There are many ways to measure violence, but until the last decade there weren’t any good ways to measure peace. However, as billions more sensors get embedded in our environment every year, and as those sensors become ever better at detecting human social behavior, we can now measure positive interactions between people in real time, all over the world. This is revolutionary, because it enables PeaceTech entrepreneurs to see and understand peaceful behavior between all sorts of groups like never before. That ability, in turn, allows us to design new technologies that promote peaceful interactions, and then validate or redesign these innovations based on empirical measurement. The results are world-changing, and provide the basis for a new theory of preventive defense and positive security. In this talk, Margarita Quihuis and Mark Nelson will offer an overview of these trends and a glimpse into the future.
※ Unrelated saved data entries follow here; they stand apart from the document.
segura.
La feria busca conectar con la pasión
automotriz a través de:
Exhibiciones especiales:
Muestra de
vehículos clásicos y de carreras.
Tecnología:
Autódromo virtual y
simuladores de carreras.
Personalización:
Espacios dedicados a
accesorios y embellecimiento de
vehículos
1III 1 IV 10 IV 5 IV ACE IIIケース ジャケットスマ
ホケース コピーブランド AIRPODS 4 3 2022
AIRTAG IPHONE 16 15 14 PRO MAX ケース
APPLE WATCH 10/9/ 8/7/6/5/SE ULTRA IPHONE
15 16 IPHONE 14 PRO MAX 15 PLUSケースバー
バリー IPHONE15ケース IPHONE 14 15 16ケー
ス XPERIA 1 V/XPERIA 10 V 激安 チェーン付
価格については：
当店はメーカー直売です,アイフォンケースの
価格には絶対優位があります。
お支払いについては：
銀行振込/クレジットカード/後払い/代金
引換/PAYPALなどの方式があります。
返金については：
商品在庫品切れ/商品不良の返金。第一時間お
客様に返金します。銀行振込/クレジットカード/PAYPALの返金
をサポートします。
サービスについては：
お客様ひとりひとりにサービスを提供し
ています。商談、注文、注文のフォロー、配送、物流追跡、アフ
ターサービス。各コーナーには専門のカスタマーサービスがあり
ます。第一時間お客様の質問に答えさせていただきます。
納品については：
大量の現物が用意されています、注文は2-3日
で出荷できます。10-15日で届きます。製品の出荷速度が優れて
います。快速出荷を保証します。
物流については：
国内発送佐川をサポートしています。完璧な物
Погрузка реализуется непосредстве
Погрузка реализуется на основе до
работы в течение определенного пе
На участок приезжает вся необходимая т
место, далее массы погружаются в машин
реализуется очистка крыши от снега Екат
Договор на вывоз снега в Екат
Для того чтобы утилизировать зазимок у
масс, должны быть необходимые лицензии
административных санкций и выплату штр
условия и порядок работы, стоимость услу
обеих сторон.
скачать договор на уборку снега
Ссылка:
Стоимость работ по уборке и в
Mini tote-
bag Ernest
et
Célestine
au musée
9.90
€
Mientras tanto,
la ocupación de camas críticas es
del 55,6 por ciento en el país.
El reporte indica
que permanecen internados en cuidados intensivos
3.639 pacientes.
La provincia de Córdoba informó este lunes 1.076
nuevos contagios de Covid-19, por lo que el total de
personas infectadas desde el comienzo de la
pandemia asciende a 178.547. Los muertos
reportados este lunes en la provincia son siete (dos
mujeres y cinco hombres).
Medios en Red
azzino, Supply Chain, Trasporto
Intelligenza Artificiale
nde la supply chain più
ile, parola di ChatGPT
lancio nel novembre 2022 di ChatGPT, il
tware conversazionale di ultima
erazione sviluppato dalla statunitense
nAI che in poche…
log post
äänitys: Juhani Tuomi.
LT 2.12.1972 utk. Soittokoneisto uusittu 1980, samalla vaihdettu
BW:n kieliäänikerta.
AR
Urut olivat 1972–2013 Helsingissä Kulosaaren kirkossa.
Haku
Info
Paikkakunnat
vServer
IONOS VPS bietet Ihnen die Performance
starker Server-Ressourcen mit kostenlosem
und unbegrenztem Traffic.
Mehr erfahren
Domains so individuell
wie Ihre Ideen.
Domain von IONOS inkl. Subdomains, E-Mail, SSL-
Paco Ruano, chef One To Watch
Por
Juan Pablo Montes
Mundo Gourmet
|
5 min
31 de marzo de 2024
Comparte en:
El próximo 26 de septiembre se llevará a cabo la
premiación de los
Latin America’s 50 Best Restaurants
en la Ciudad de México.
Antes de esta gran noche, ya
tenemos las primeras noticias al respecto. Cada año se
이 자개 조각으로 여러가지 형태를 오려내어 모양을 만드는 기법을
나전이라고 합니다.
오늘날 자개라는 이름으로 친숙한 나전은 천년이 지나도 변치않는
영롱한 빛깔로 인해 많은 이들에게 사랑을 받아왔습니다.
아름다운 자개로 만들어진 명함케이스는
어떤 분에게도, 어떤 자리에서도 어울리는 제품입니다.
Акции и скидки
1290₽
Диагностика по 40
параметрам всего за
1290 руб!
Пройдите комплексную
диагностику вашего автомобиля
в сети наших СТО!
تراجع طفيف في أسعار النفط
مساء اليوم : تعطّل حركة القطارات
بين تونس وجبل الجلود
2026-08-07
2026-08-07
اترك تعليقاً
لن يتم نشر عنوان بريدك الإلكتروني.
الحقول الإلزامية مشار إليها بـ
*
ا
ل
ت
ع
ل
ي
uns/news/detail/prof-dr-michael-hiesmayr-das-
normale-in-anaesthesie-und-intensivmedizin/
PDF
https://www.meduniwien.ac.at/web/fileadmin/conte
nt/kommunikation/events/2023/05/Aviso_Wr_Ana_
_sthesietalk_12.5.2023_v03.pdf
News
Margarita Quihuis, Co-Director, Stanford Peace Innovation Lab
Margarita Quihuis’s career has focused on innovation, technology incubation, access to capital, and entrepreneurship. She is a member of the research team at the Stanford Persuasive Tech Lab and formerly the working group for the Stanford/Naval Postgraduate School/US Army Governance Innovation for Security and Development research project. Earlier, she was the first director of the technology incubator Astia, a venture capitalist, a Reuters Fellow at Stanford, and director of RI Labs for Ricoh Innovations.
Mark Nelson, Co-Director, Stanford Peace Innovation Lab
Mark Nelson focuses on designing, catalyzing, incentivizing, and generating resources to scale up collective positive human behavior change. He leads the Global OPEN Social Sensor Array project, and designs technology interventions to measurably increase positive, mutually beneficial engagement across conflict boundaries. Nelson is also a researcher at the Stanford Persuasive Tech Lab, where his projects include EPIC Global Challenge. He is a member of Stanford’s Kozmetsky Global Collaboratory.
Free and open to the public. Doors open at 7:00 pm.